#### Material shown ####

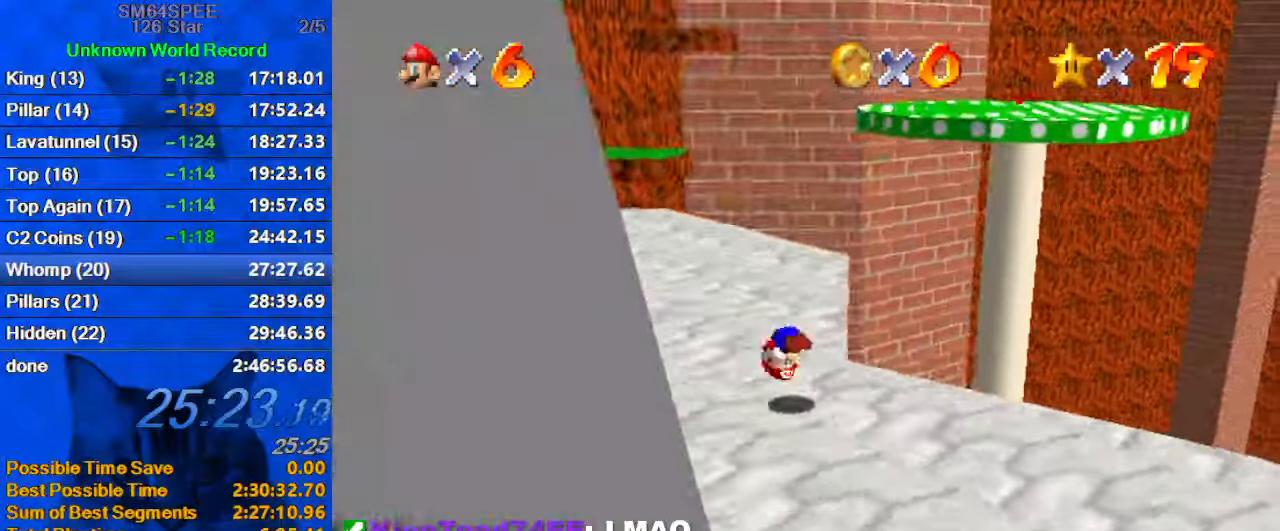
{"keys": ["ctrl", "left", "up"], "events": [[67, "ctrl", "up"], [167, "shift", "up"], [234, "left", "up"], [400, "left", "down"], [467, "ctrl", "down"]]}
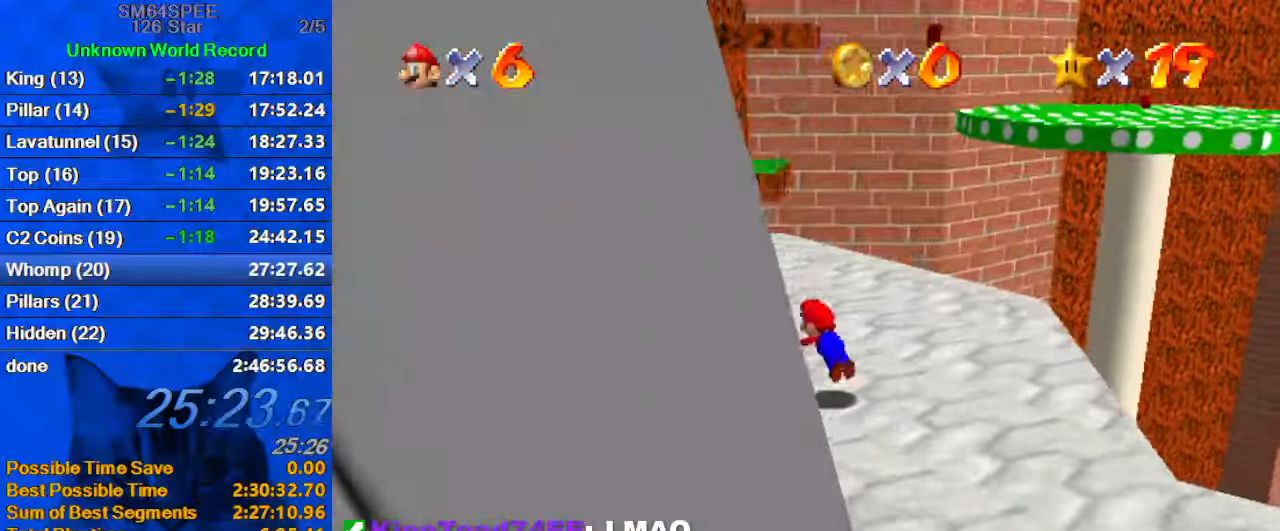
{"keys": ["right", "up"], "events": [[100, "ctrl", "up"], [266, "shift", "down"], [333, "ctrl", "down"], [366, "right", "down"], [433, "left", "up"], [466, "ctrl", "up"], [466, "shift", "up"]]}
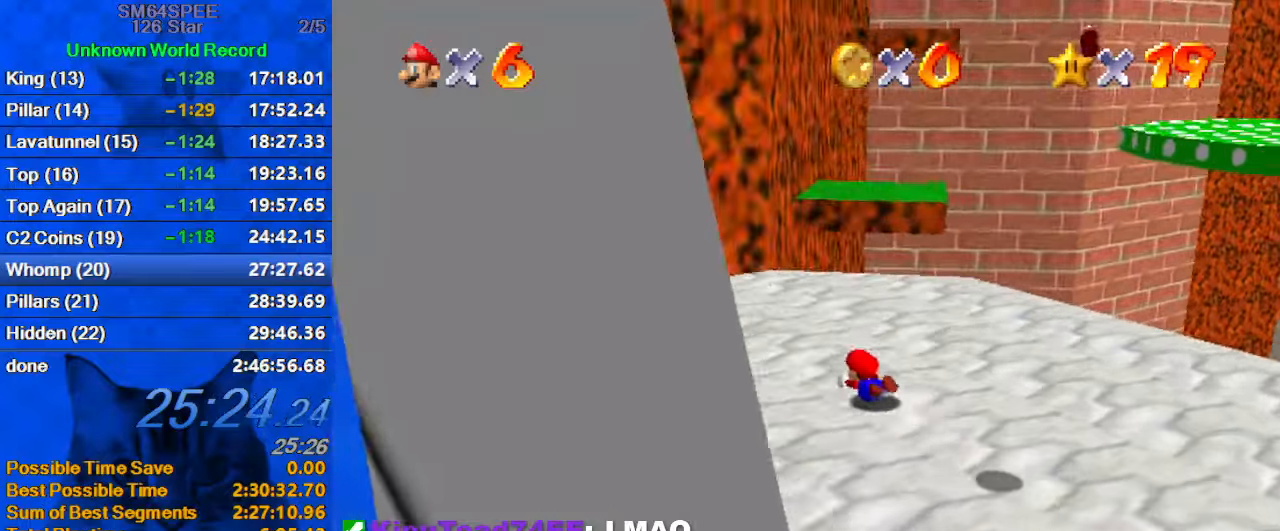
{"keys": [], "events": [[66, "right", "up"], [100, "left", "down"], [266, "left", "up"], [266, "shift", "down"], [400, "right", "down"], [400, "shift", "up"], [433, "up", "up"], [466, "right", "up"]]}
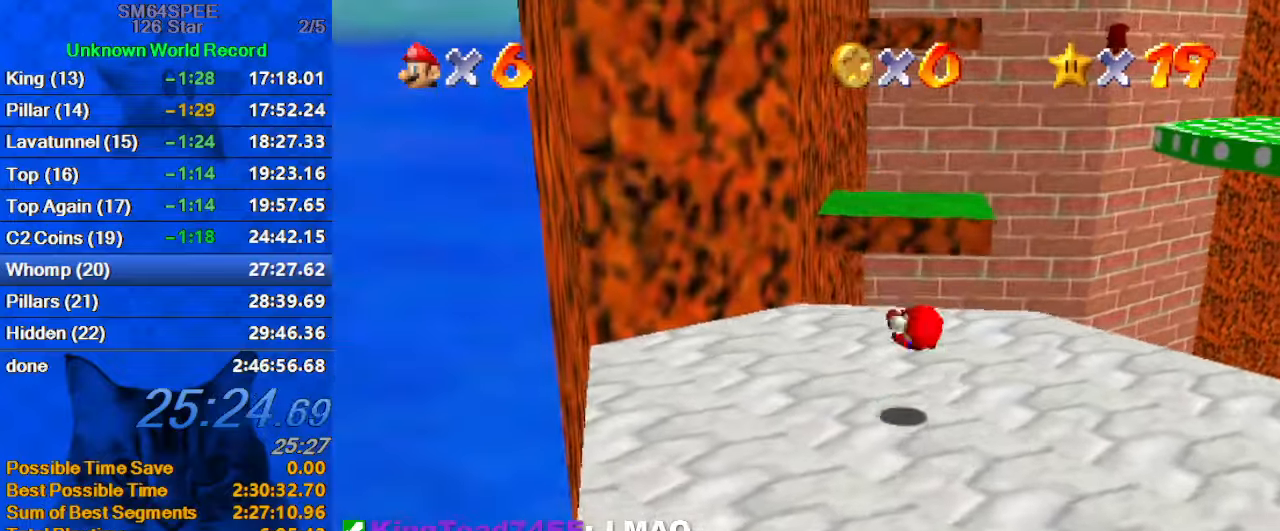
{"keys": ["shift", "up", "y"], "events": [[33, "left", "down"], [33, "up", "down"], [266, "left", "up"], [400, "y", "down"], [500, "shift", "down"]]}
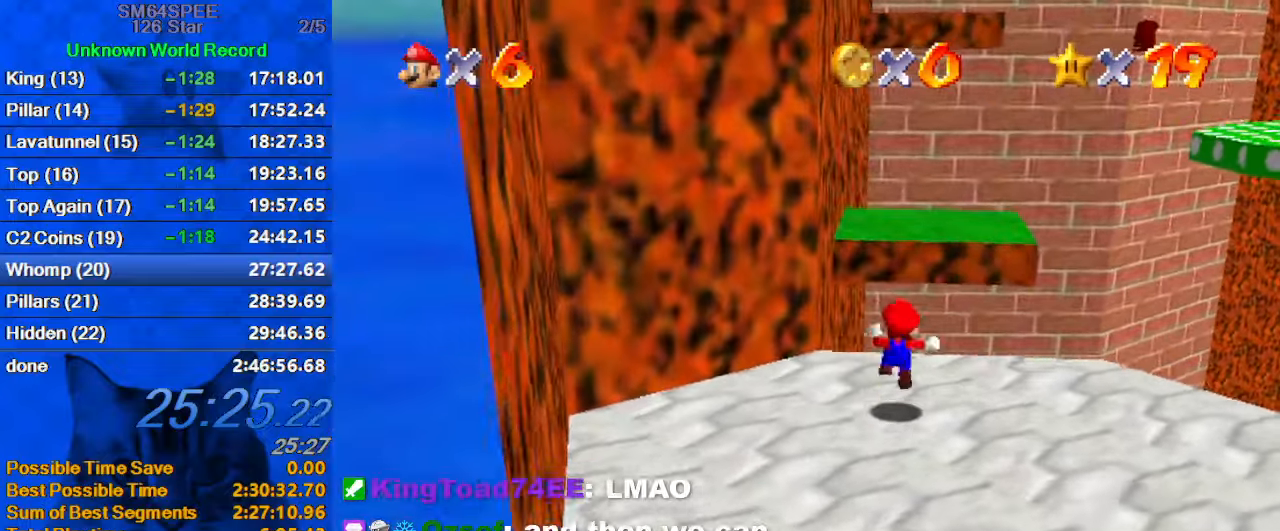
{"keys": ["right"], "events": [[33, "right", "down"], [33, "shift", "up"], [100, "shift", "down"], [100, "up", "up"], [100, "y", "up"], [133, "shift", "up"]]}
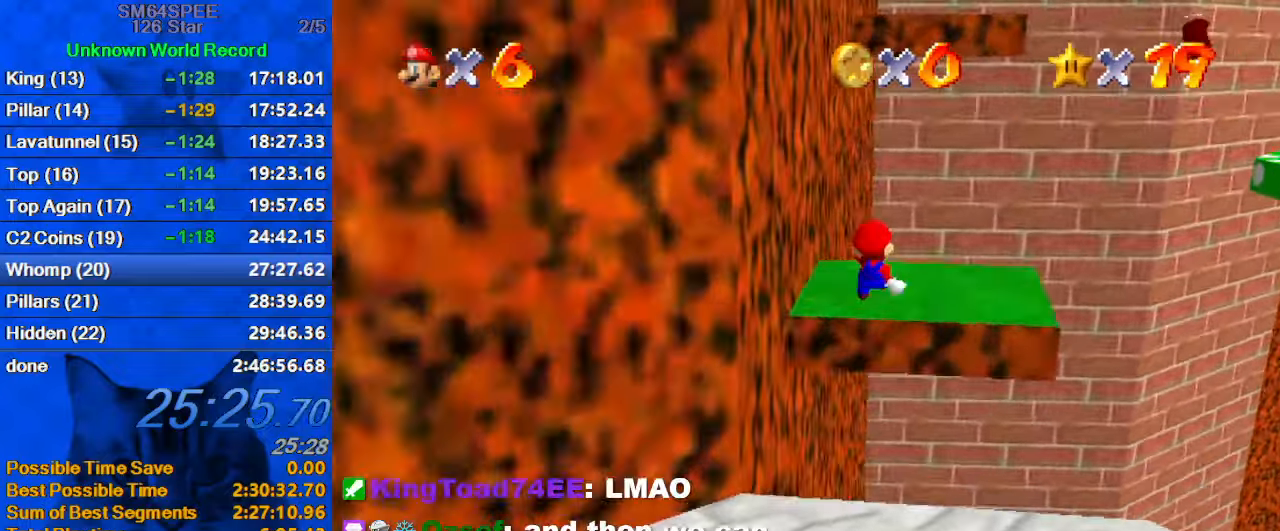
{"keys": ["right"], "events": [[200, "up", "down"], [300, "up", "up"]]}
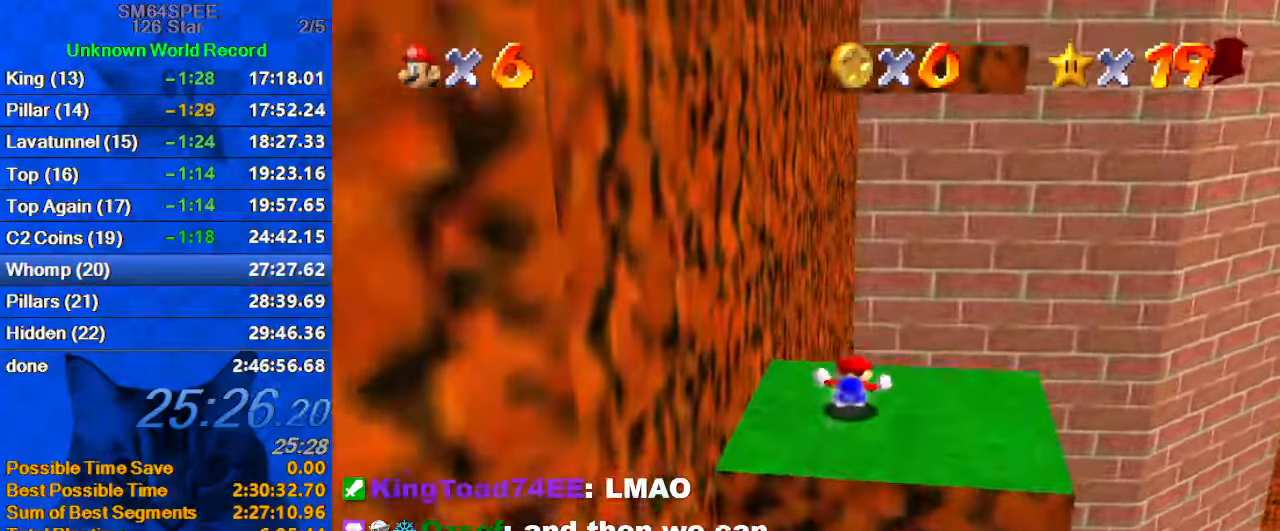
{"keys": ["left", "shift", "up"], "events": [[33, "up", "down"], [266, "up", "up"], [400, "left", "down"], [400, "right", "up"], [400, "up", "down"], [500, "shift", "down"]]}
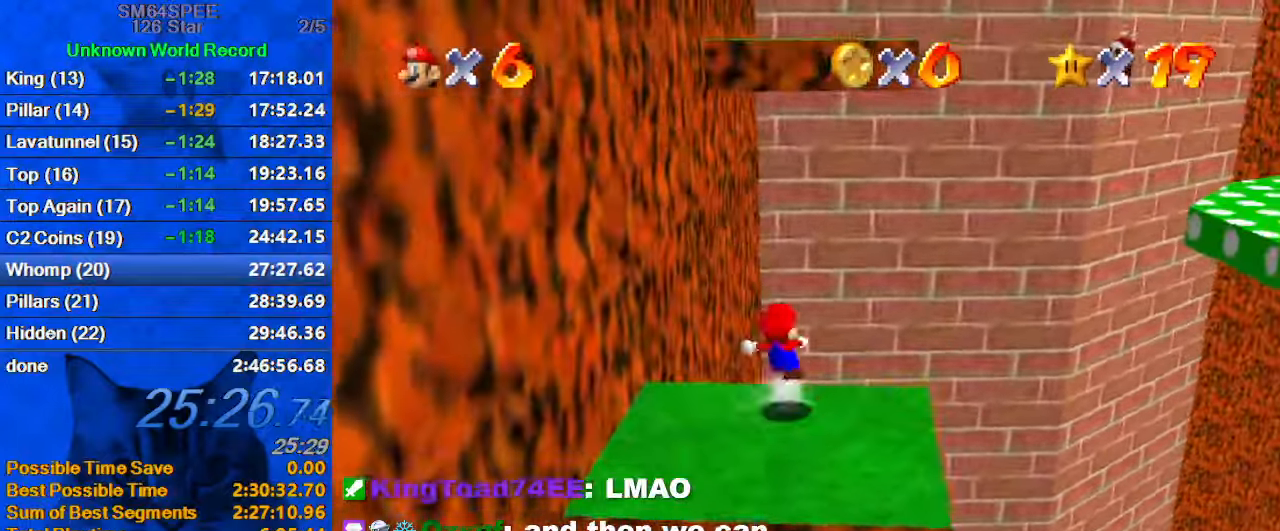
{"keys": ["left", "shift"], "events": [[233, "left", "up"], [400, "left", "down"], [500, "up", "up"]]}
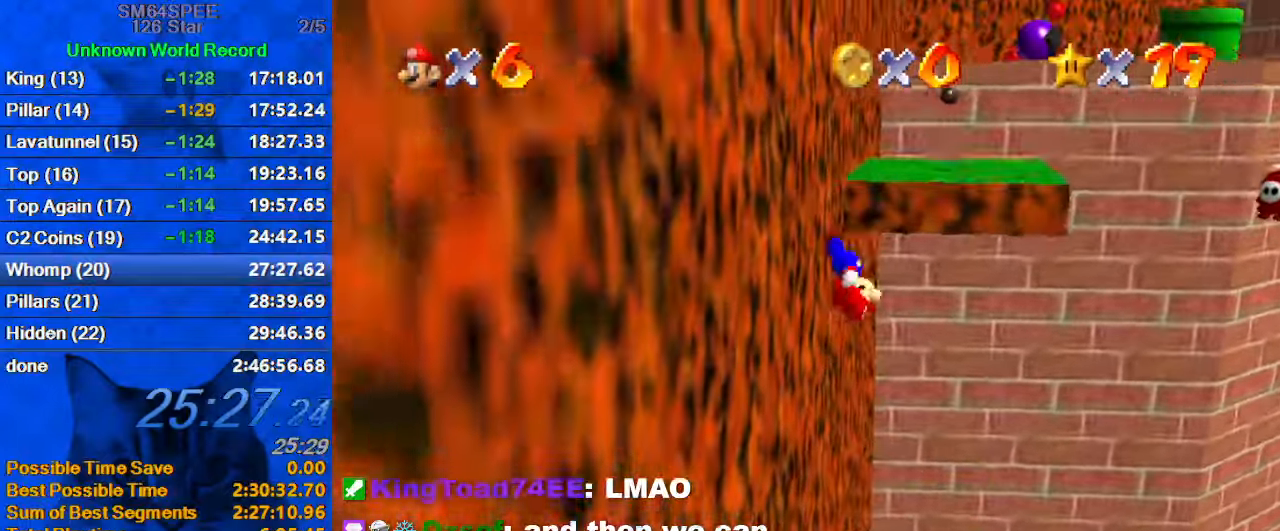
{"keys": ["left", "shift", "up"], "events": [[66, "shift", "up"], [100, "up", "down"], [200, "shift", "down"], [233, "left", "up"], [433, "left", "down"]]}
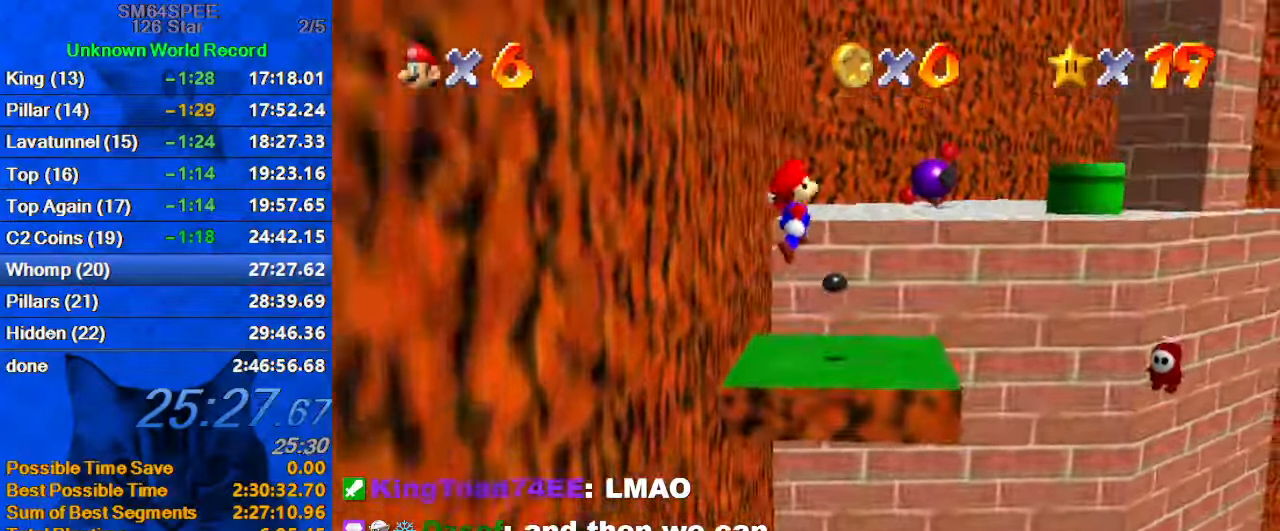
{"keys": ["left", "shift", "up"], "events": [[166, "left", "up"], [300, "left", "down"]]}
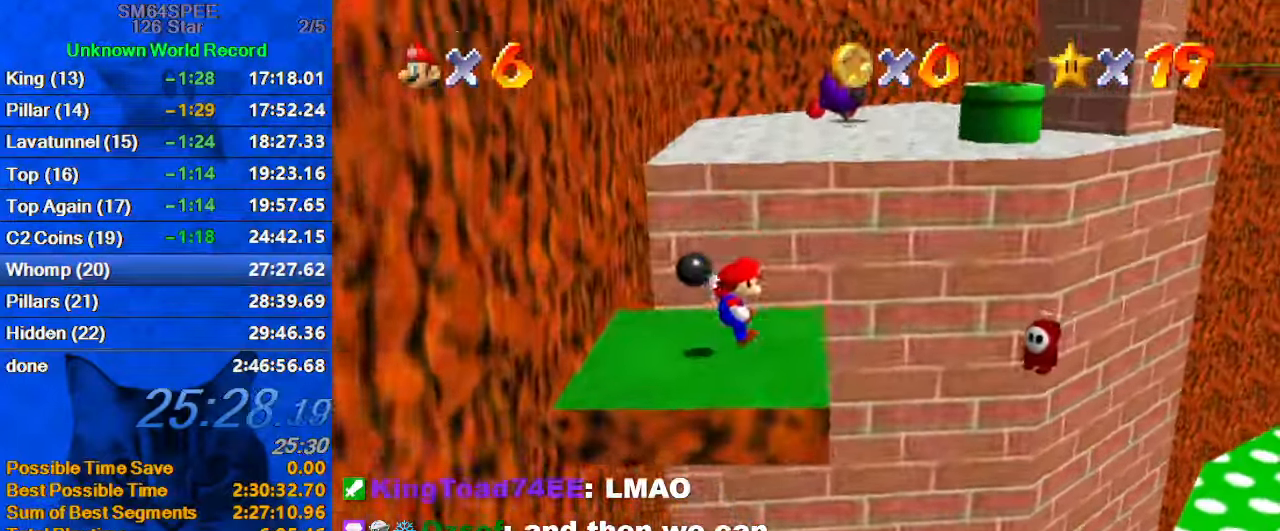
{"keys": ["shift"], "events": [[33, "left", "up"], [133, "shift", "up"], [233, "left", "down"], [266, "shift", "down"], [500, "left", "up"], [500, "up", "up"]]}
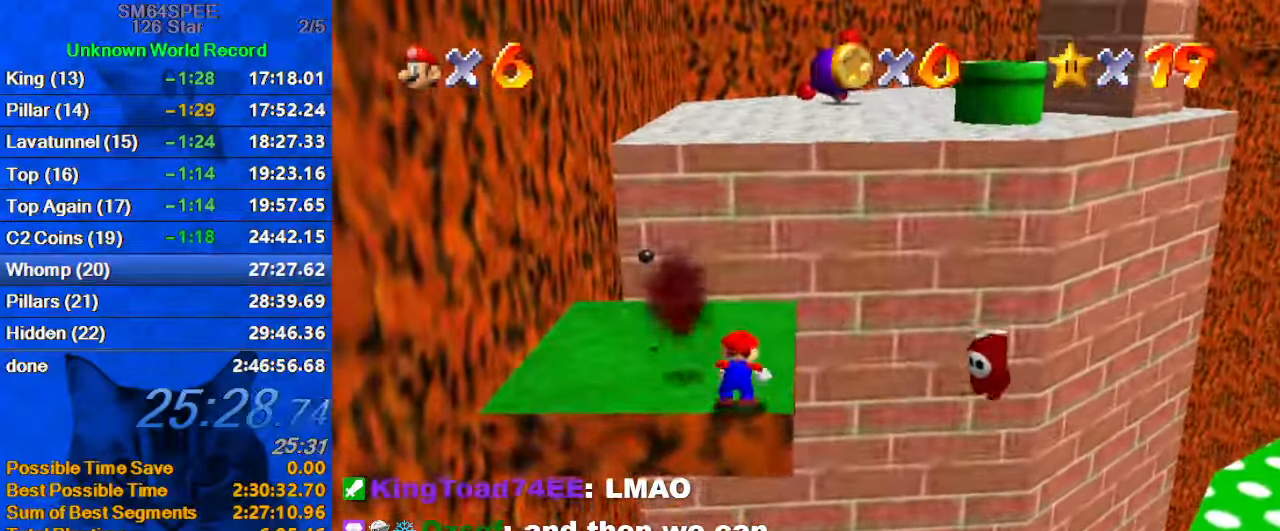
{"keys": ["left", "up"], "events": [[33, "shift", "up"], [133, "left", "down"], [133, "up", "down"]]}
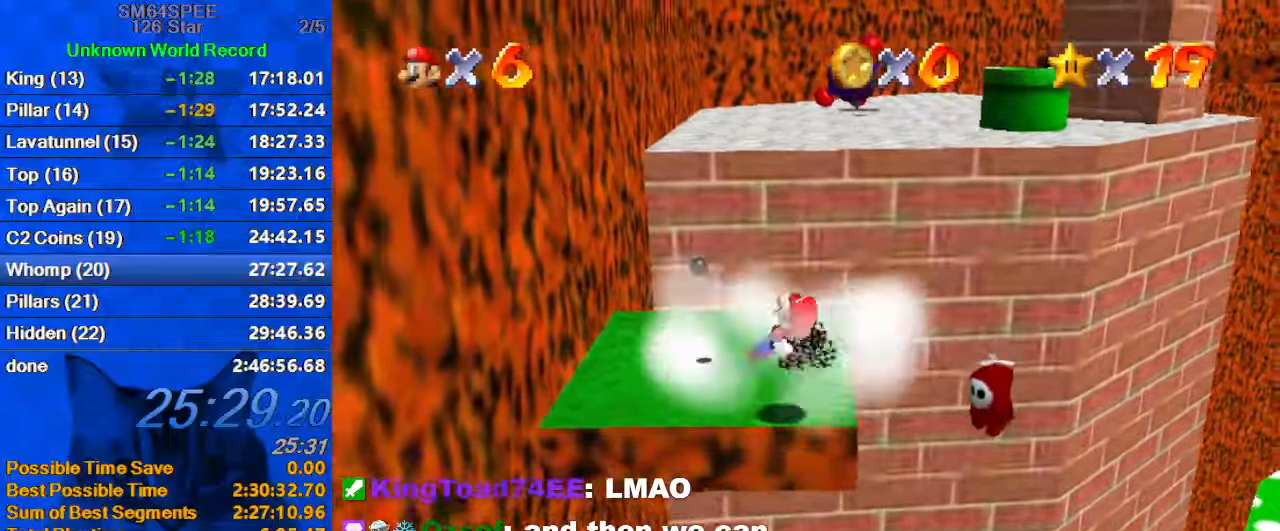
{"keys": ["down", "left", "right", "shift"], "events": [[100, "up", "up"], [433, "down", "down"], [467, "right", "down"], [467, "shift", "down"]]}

####

What the task requires
With the pictures removed, return each record above exactly as given.

Task solution
{"keys": ["ctrl", "left", "up"], "events": [[67, "ctrl", "up"], [167, "shift", "up"], [234, "left", "up"], [400, "left", "down"], [467, "ctrl", "down"]]}
{"keys": ["right", "up"], "events": [[100, "ctrl", "up"], [266, "shift", "down"], [333, "ctrl", "down"], [366, "right", "down"], [433, "left", "up"], [466, "ctrl", "up"], [466, "shift", "up"]]}
{"keys": [], "events": [[66, "right", "up"], [100, "left", "down"], [266, "left", "up"], [266, "shift", "down"], [400, "right", "down"], [400, "shift", "up"], [433, "up", "up"], [466, "right", "up"]]}
{"keys": ["shift", "up", "y"], "events": [[33, "left", "down"], [33, "up", "down"], [266, "left", "up"], [400, "y", "down"], [500, "shift", "down"]]}
{"keys": ["right"], "events": [[33, "right", "down"], [33, "shift", "up"], [100, "shift", "down"], [100, "up", "up"], [100, "y", "up"], [133, "shift", "up"]]}
{"keys": ["right"], "events": [[200, "up", "down"], [300, "up", "up"]]}
{"keys": ["left", "shift", "up"], "events": [[33, "up", "down"], [266, "up", "up"], [400, "left", "down"], [400, "right", "up"], [400, "up", "down"], [500, "shift", "down"]]}
{"keys": ["left", "shift"], "events": [[233, "left", "up"], [400, "left", "down"], [500, "up", "up"]]}
{"keys": ["left", "shift", "up"], "events": [[66, "shift", "up"], [100, "up", "down"], [200, "shift", "down"], [233, "left", "up"], [433, "left", "down"]]}
{"keys": ["left", "shift", "up"], "events": [[166, "left", "up"], [300, "left", "down"]]}
{"keys": ["shift"], "events": [[33, "left", "up"], [133, "shift", "up"], [233, "left", "down"], [266, "shift", "down"], [500, "left", "up"], [500, "up", "up"]]}
{"keys": ["left", "up"], "events": [[33, "shift", "up"], [133, "left", "down"], [133, "up", "down"]]}
{"keys": ["down", "left", "right", "shift"], "events": [[100, "up", "up"], [433, "down", "down"], [467, "right", "down"], [467, "shift", "down"]]}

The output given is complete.